Unfortunately, Klotz did not give a median follow-up period for the men in this cohort, but we do know that it has to be at least 8 to 10 years and that a significant number of these patients have now been followed for > 15 or > 20 years.

Thus, if a man diagnosed with localized prostate cancer of any type in America today is only 5 to 10 percent more likely to die of any cause than a man who has no prostate cancer in the ensuing 15 years, this has implications for how long we need to follow patients before we can be sure that a specific treatment is effective.

The “New” Prostate Cancer InfoLink is of the opinion that, as of now, if a new form of treatment was introduced for localized prostate cancer tomorrow, it would probably take 15 years to actually demonstrate that such a treatment was as effective as currently available treatments for men with intermediate-risk prostate cancer. It might take longer than that to prove that any treatment was more effective than expectant management in men with low-risk disease.

This has all sorts of ramifications for the introduction of new forms of treatment for localized prostate cancer. Key questions that should be looked at in the evaluation and uptake of any new form of therapy should now be highly focused on things like:

  • Is the new therapy at least as effective as (i.e., non-inferior to) some established standard?
  • Is the new therapy associated with demonstrably fewer short- and long-term side effects?
  • Can the new therapy allow patients to better maintain their pre-treatment quality of life (as compared to currently available therapies)?

We are all highly aware of the pitfalls of the currently available treatments. They are better than they were, but they aren’t good enough, and they are still being chronically over-used in low-risk men and men with limited life expectancies. New treatments for prostate cancer need to be held to a higher standard than has been customary in the past. We need to be asking how such treatment really benefit patients compared to what is already available.
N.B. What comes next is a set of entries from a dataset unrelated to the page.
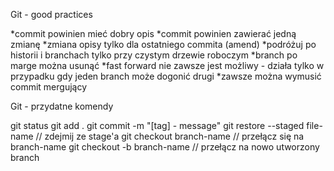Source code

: 
Git - good practices

*commit powinien mieć dobry opis
*commit powinien zawierać jedną zmianę
*zmiana opisy tylko dla ostatniego commita (amend)
*podróżuj po historii i branchach tylko przy czystym drzewie roboczym
*branch po marge można usunąć
*fast forward nie zawsze jest możliwy - działa tylko w przypadku gdy jeden branch może dogonić drugi
*zawsze można wymusić commit mergujący

Git - przydatne komendy

git status
git add . 
git commit -m "[tag] - message"
git restore --staged file-name // zdejmij ze stage'a
git checkout branch-name // przełącz się na branch-name
git checkout -b branch-name // przełącz na nowo utworzony branch
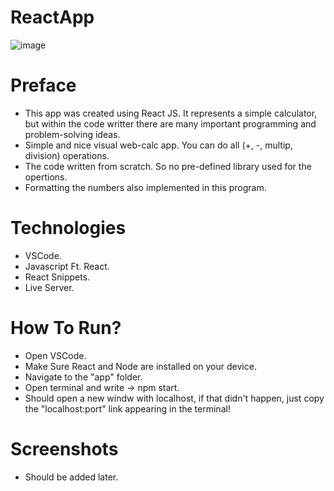 # ReactApp
![image](https://user-images.githubusercontent.com/88289155/175802355-e5961b94-903a-47d9-9ea1-d0204c45e5fe.png)

# Preface
 - This app was created using React JS. It represents a simple calculator, but within the code writter there are many important programming and problem-solving ideas.
 - Simple and nice visual web-calc app. You can do all (+, -, multip, division) operations. 
 - The code written from scratch. So no pre-defined library used for the opertions.
 - Formatting the numbers also implemented in this program.

# Technologies
- VSCode. 
- Javascript Ft. React.
- React Snippets.
- Live Server.

# How To Run?
- Open VSCode.
- Make Sure React and Node are installed on your device. 
- Navigate to the "app" folder. 
- Open terminal and write -> npm start. 
- Should open a new windw with localhost, if that didn't happen, just copy the "localhost:port" link appearing in the terminal!

# Screenshots
- Should be added later. 
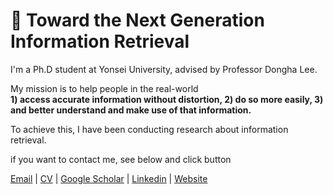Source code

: <div >

  # 🙋 Toward the Next Generation Information Retrieval

  I'm a Ph.D student at Yonsei University, advised by Professor Dongha Lee.
  <br>

  My mission is to help people in the real-world <br>
  <b>1) access accurate information without distortion, 2) do so more easily, 3) and better understand and make use of that information.</b>

  To achieve this, I have been conducting research about information retrieval.
  
  if you want to contact me, see below and click button <br>

   <a href="mailto:salee@yonsei.ac.kr" target="_blank">Email</a> | 
   <a href="https://augustinlib.github.io/images/salee/salee_cv.pdf" target="_blank">CV</a> | 
   <a href="https://scholar.google.co.kr/citations?user=LwM5KkIAAAAJ&hl" target="_blank">Google Scholar</a> | 
   <a href="https://www.linkedin.com/in/sangam-lee-46a105203/" target="_blank">Linkedin</a> | 
   <a href="https://augustinlib.github.io/" target="_blank">Website</a>
   
   <br><br>

</div>
 

<div align = "center">



</div>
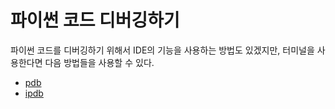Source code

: # 파이썬 코드 디버깅하기 

파이썬 코드를 디버깅하기 위해서 IDE의 기능을 사용하는 방법도 있겠지만, 터미널을 사용한다면 다음 방법들을 사용할 수 있다. 

* [pdb](./pdb.md)
* [ipdb](./ipdb.md)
And we need real data (not just opinion) to clearly demonstrate any such benefits.

 

4 Responses

  1. Ten years studies are typically only good for the cases that are higher risk or metastatic. Of little use for low-risk disease and most intermediate cases. This was a complaint I had out of the gate with my diagnosis at age 44. Luckily my personal 8-year study is going well.
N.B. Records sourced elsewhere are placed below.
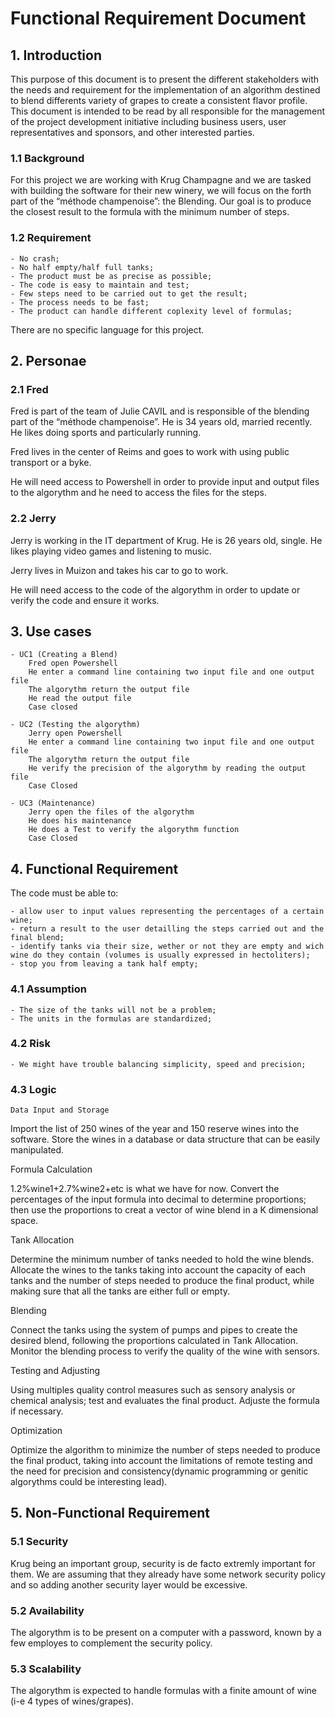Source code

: # Functional Requirement Document

## 1. Introduction

This purpose of this document is to present the different stakeholders with the needs and requirement for the implementation of an algorithm destined to blend differents variety of grapes to create a consistent flavor profile.
This document is intended  to be read by all responsible for the management of the project development initiative including business users, user representatives and sponsors, and other interested parties.

### 1.1 Background

For this project we are working with Krug Champagne and we are tasked with building the software for their new winery, we will focus on the forth part of the “méthode champenoise”: the Blending.
Our goal is to produce the closest result to the formula with the minimum number of steps.

### 1.2 Requirement

    - No crash;
    - No half empty/half full tanks;
    - The product must be as precise as possible;
    - The code is easy to maintain and test;
    - Few steps need to be carried out to get the result;
    - The process needs to be fast;
    - The product can handle different coplexity level of formulas;

There are no specific language for this project.

## 2. Personae

### 2.1 Fred

Fred is part of the team of Julie CAVIL and is responsible of the blending part of the “méthode champenoise”. He is 34 years old, married recently. He likes doing sports and particularly running.

Fred lives in the center of Reims and goes to work with using public transport or a byke.

He will need access to Powershell in order to provide input and output files to the algorythm and he need to access the files for the steps.

### 2.2 Jerry

Jerry is working in the IT department of Krug. He is 26 years old, single. He likes playing video games
and listening to music.

Jerry lives in Muizon and takes his car to go to work.

He will need access to the code of the algorythm in order to update or verify the code and ensure it works.

## 3. Use cases

    - UC1 (Creating a Blend)
        Fred open Powershell
        He enter a command line containing two input file and one output file
        The algorythm return the output file
        He read the output file
        Case closed

    - UC2 (Testing the algorythm)
        Jerry open Powershell
        He enter a command line containing two input file and one output file
        The algorythm return the output file
        He verify the precision of the algorythm by reading the output file
        Case Closed
    
    - UC3 (Maintenance)
        Jerry open the files of the algorythm
        He does his maintenance
        He does a Test to verify the algorythm function
        Case Closed

## 4. Functional Requirement

The code must be able to:

    - allow user to input values representing the percentages of a certain wine;
    - return a result to the user detailling the steps carried out and the final blend;
    - identify tanks via their size, wether or not they are empty and wich wine do they contain (volumes is usually expressed in hectoliters);
    - stop you from leaving a tank half empty;

### 4.1 Assumption

    - The size of the tanks will not be a problem;
    - The units in the formulas are standardized;

### 4.2 Risk

    - We might have trouble balancing simplicity, speed and precision;

### 4.3 Logic

    Data Input and Storage

Import the list of 250 wines of the year and 150 reserve wines into the software.
Store the wines in a database or data structure that can be easily manipulated.

Formula Calculation

1.2%wine1+2.7%wine2+etc is what we have for now.
Convert the percentages of the input formula into decimal to determine proportions; then use the proportions to creat a vector of wine blend in a K dimensional space.

Tank Allocation

Determine the minimum number of tanks needed to hold the wine blends.
Allocate the wines to the tanks taking into account the capacity of each tanks and the number of steps needed to produce the final product, while making sure that all the tanks are either full or empty.

Blending

Connect the tanks using the system of pumps and pipes to create the desired blend, following the proportions calculated in Tank Allocation.
Monitor the blending process to verify the quality of the wine with sensors.

Testing and Adjusting

Using multiples quality control measures such as sensory analysis or chemical analysis; test and evaluates the final product. Adjuste the formula if necessary.

Optimization

Optimize the algorithm to minimize the number of steps needed to produce the final product, taking into account the limitations of remote testing and the need for precision and consistency(dynamic programming or genitic algorythms could be interesting lead).

## 5. Non-Functional Requirement

### 5.1 Security

Krug being an important group, security is de facto extremly important for them. We are assuming that they already have some network security policy and so adding another security layer would be excessive.

### 5.2 Availability

The algorythm is to be present on a computer with a password, known by a few employes to complement the security policy.

### 5.3 Scalability

The algorythm is expected to handle formulas with a finite amount of wine (i-e 4 types of wines/grapes).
  2. For the calculation of the absolute overall survival rate for men treated with watchful waiting, you use an a denominator of 234, but it should be 348. Dividing 101 by 348 gives approximately 29.0 percent, as stated.

  3. Ooops … Typo duly corrected. Thank you.

  4. Well said! The implications of this commentary are huge for all the relatively immature treatments including proton beam therapy, SGRT, HIFU and XRT plus brachytherapy. Articles promoting any of these therapies based on PSA failure rates are grossly inadequate and mean very little other than an opportunity to promote these various therapies. Patients would be better served if doctors involved with those therapies were more honest in acknowledging it will take many more years to know if these therapies offer patients comparable or better results.